# Task details
Take the line that contains "X84300000Y-65950000D03*" and all lines after it, up to and including the last line of the data, and write them out exactly; nothing else belongs in the answer.

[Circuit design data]
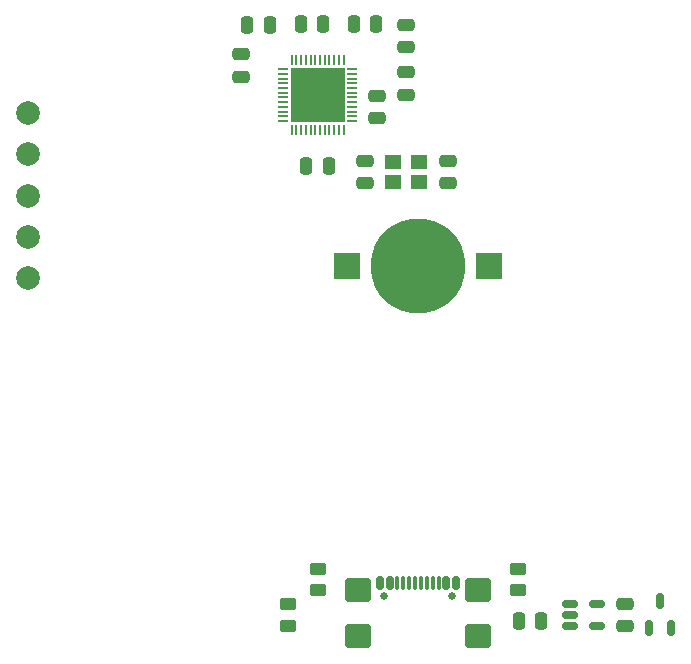
<source format=gbr>
%TF.GenerationSoftware,KiCad,Pcbnew,8.0.3-8.0.3-0~ubuntu24.04.1*%
%TF.CreationDate,2024-08-27T16:23:42+05:00*%
%TF.ProjectId,solartap_mcu_clear_60x60_g400,736f6c61-7274-4617-905f-6d63755f636c,rev?*%
%TF.SameCoordinates,Original*%
%TF.FileFunction,Soldermask,Top*%
%TF.FilePolarity,Negative*%
%FSLAX46Y46*%
G04 Gerber Fmt 4.6, Leading zero omitted, Abs format (unit mm)*
G04 Created by KiCad (PCBNEW 8.0.3-8.0.3-0~ubuntu24.04.1) date 2024-08-27 16:23:42*
%MOMM*%
%LPD*%
G01*
G04 APERTURE LIST*
G04 Aperture macros list*
%AMRoundRect*
0 Rectangle with rounded corners*
0 $1 Rounding radius*
0 $2 $3 $4 $5 $6 $7 $8 $9 X,Y pos of 4 corners*
0 Add a 4 corners polygon primitive as box body*
4,1,4,$2,$3,$4,$5,$6,$7,$8,$9,$2,$3,0*
0 Add four circle primitives for the rounded corners*
1,1,$1+$1,$2,$3*
1,1,$1+$1,$4,$5*
1,1,$1+$1,$6,$7*
1,1,$1+$1,$8,$9*
0 Add four rect primitives between the rounded corners*
20,1,$1+$1,$2,$3,$4,$5,0*
20,1,$1+$1,$4,$5,$6,$7,0*
20,1,$1+$1,$6,$7,$8,$9,0*
20,1,$1+$1,$8,$9,$2,$3,0*%
G04 Aperture macros list end*
%ADD10RoundRect,0.250000X-0.450000X0.262500X-0.450000X-0.262500X0.450000X-0.262500X0.450000X0.262500X0*%
%ADD11RoundRect,0.250000X0.450000X-0.262500X0.450000X0.262500X-0.450000X0.262500X-0.450000X-0.262500X0*%
%ADD12RoundRect,0.250000X-0.250000X-0.475000X0.250000X-0.475000X0.250000X0.475000X-0.250000X0.475000X0*%
%ADD13RoundRect,0.250000X-0.475000X0.250000X-0.475000X-0.250000X0.475000X-0.250000X0.475000X0.250000X0*%
%ADD14RoundRect,0.250000X0.250000X0.475000X-0.250000X0.475000X-0.250000X-0.475000X0.250000X-0.475000X0*%
%ADD15RoundRect,0.250000X0.475000X-0.250000X0.475000X0.250000X-0.475000X0.250000X-0.475000X-0.250000X0*%
%ADD16RoundRect,0.150000X0.150000X-0.512500X0.150000X0.512500X-0.150000X0.512500X-0.150000X-0.512500X0*%
%ADD17R,1.400000X1.200000*%
%ADD18RoundRect,0.150000X-0.512500X-0.150000X0.512500X-0.150000X0.512500X0.150000X-0.512500X0.150000X0*%
%ADD19C,2.000000*%
%ADD20R,2.200000X2.200000*%
%ADD21C,8.000000*%
%ADD22C,0.650000*%
%ADD23RoundRect,0.150000X-0.150000X-0.425000X0.150000X-0.425000X0.150000X0.425000X-0.150000X0.425000X0*%
%ADD24RoundRect,0.075000X-0.075000X-0.500000X0.075000X-0.500000X0.075000X0.500000X-0.075000X0.500000X0*%
%ADD25RoundRect,0.250000X-0.840000X-0.750000X0.840000X-0.750000X0.840000X0.750000X-0.840000X0.750000X0*%
%ADD26RoundRect,0.050000X-0.050000X0.350000X-0.050000X-0.350000X0.050000X-0.350000X0.050000X0.350000X0*%
%ADD27RoundRect,0.050000X-0.350000X0.050000X-0.350000X-0.050000X0.350000X-0.050000X0.350000X0.050000X0*%
%ADD28R,4.600000X4.600000*%
G04 APERTURE END LIST*
D10*
%TO.C,R3*%
X103500000Y-103087500D03*
X103500000Y-104912500D03*
%TD*%
D11*
%TO.C,R2*%
X86500000Y-104912500D03*
X86500000Y-103087500D03*
%TD*%
%TO.C,R1*%
X84000000Y-107912500D03*
X84000000Y-106087500D03*
%TD*%
D12*
%TO.C,C12*%
X103550000Y-107500000D03*
X105450000Y-107500000D03*
%TD*%
D13*
%TO.C,C11*%
X112500000Y-106050000D03*
X112500000Y-107950000D03*
%TD*%
D14*
%TO.C,C10*%
X82450000Y-57030000D03*
X80550000Y-57030000D03*
%TD*%
%TO.C,C9*%
X86950000Y-57000000D03*
X85050000Y-57000000D03*
%TD*%
D12*
%TO.C,C8*%
X89550000Y-57000000D03*
X91450000Y-57000000D03*
%TD*%
D14*
%TO.C,C7*%
X87450000Y-69000000D03*
X85550000Y-69000000D03*
%TD*%
D13*
%TO.C,C6*%
X94000000Y-61050000D03*
X94000000Y-62950000D03*
%TD*%
D15*
%TO.C,C5*%
X80000000Y-61450000D03*
X80000000Y-59550000D03*
%TD*%
%TO.C,C4*%
X94000000Y-58950000D03*
X94000000Y-57050000D03*
%TD*%
%TO.C,C3*%
X91500000Y-64950000D03*
X91500000Y-63050000D03*
%TD*%
D13*
%TO.C,C2*%
X97500000Y-68550000D03*
X97500000Y-70450000D03*
%TD*%
D15*
%TO.C,C1*%
X90500000Y-70450000D03*
X90500000Y-68550000D03*
%TD*%
D16*
%TO.C,D2*%
X114550000Y-108137500D03*
X116450000Y-108137500D03*
X115500000Y-105862500D03*
%TD*%
D17*
%TO.C,Y1*%
X92900000Y-68650000D03*
X95100000Y-68650000D03*
X95100000Y-70350000D03*
X92900000Y-70350000D03*
%TD*%
D18*
%TO.C,U2*%
X107862500Y-106050000D03*
X107862500Y-107000000D03*
X107862500Y-107950000D03*
X110137500Y-107950000D03*
X110137500Y-106050000D03*
%TD*%
D19*
%TO.C,TP4*%
X62000000Y-64500000D03*
%TD*%
D20*
%TO.C,BT1*%
X89000000Y-77500000D03*
X101000000Y-77500000D03*
D21*
X95000000Y-77500000D03*
%TD*%
D19*
%TO.C,TP1*%
X62000000Y-78500000D03*
%TD*%
%TO.C,TP2*%
X62000000Y-75000000D03*
%TD*%
%TO.C,TP3*%
X62000000Y-71500000D03*
%TD*%
D22*
%TO.C,J1*%
X92110000Y-105395000D03*
X97890000Y-105395000D03*
D23*
X91800000Y-104320000D03*
X92600000Y-104320000D03*
D24*
X93750000Y-104320000D03*
X94750000Y-104320000D03*
X95250000Y-104320000D03*
X96250000Y-104320000D03*
D23*
X97400000Y-104320000D03*
X98200000Y-104320000D03*
X98200000Y-104320000D03*
X97400000Y-104320000D03*
D24*
X96750000Y-104320000D03*
X95750000Y-104320000D03*
X94250000Y-104320000D03*
X93250000Y-104320000D03*
D23*
X92600000Y-104320000D03*
X91800000Y-104320000D03*
D25*
X89890000Y-104895000D03*
X89890000Y-108825000D03*
X100110000Y-104895000D03*
X100110000Y-108825000D03*
%TD*%
D26*
%TO.C,U1*%
X88700000Y-60050000D03*
X88300000Y-60050000D03*
X87900000Y-60050000D03*
X87500000Y-60050000D03*
X87100000Y-60050000D03*
X86700000Y-60050000D03*
X86300000Y-60050000D03*
X85900000Y-60050000D03*
X85500000Y-60050000D03*
X85100000Y-60050000D03*
X84700000Y-60050000D03*
X84300000Y-60050000D03*
D27*
X83550000Y-60800000D03*
X83550000Y-61200000D03*
X83550000Y-61600000D03*
X83550000Y-62000000D03*
X83550000Y-62400000D03*
X83550000Y-62800000D03*
X83550000Y-63200000D03*
X83550000Y-63600000D03*
X83550000Y-64000000D03*
X83550000Y-64400000D03*
X83550000Y-64800000D03*
X83550000Y-65200000D03*
D26*
X84300000Y-65950000D03*
X84700000Y-65950000D03*
X85100000Y-65950000D03*
X85500000Y-65950000D03*
X85900000Y-65950000D03*
X86300000Y-65950000D03*
X86700000Y-65950000D03*
X87100000Y-65950000D03*
X87500000Y-65950000D03*
X87900000Y-65950000D03*
X88300000Y-65950000D03*
X88700000Y-65950000D03*
D27*
X89450000Y-65200000D03*
X89450000Y-64800000D03*
X89450000Y-64400000D03*
X89450000Y-64000000D03*
X89450000Y-63600000D03*
X89450000Y-63200000D03*
X89450000Y-62800000D03*
X89450000Y-62400000D03*
X89450000Y-62000000D03*
X89450000Y-61600000D03*
X89450000Y-61200000D03*
X89450000Y-60800000D03*
D28*
X86500000Y-63000000D03*
%TD*%
D19*
%TO.C,TP5*%
X62000000Y-68000000D03*
%TD*%
M02*

</source>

# Task output
X84300000Y-65950000D03*
X84700000Y-65950000D03*
X85100000Y-65950000D03*
X85500000Y-65950000D03*
X85900000Y-65950000D03*
X86300000Y-65950000D03*
X86700000Y-65950000D03*
X87100000Y-65950000D03*
X87500000Y-65950000D03*
X87900000Y-65950000D03*
X88300000Y-65950000D03*
X88700000Y-65950000D03*
D27*
X89450000Y-65200000D03*
X89450000Y-64800000D03*
X89450000Y-64400000D03*
X89450000Y-64000000D03*
X89450000Y-63600000D03*
X89450000Y-63200000D03*
X89450000Y-62800000D03*
X89450000Y-62400000D03*
X89450000Y-62000000D03*
X89450000Y-61600000D03*
X89450000Y-61200000D03*
X89450000Y-60800000D03*
D28*
X86500000Y-63000000D03*
%TD*%
D19*
%TO.C,TP5*%
X62000000Y-68000000D03*
%TD*%
M02*

</source>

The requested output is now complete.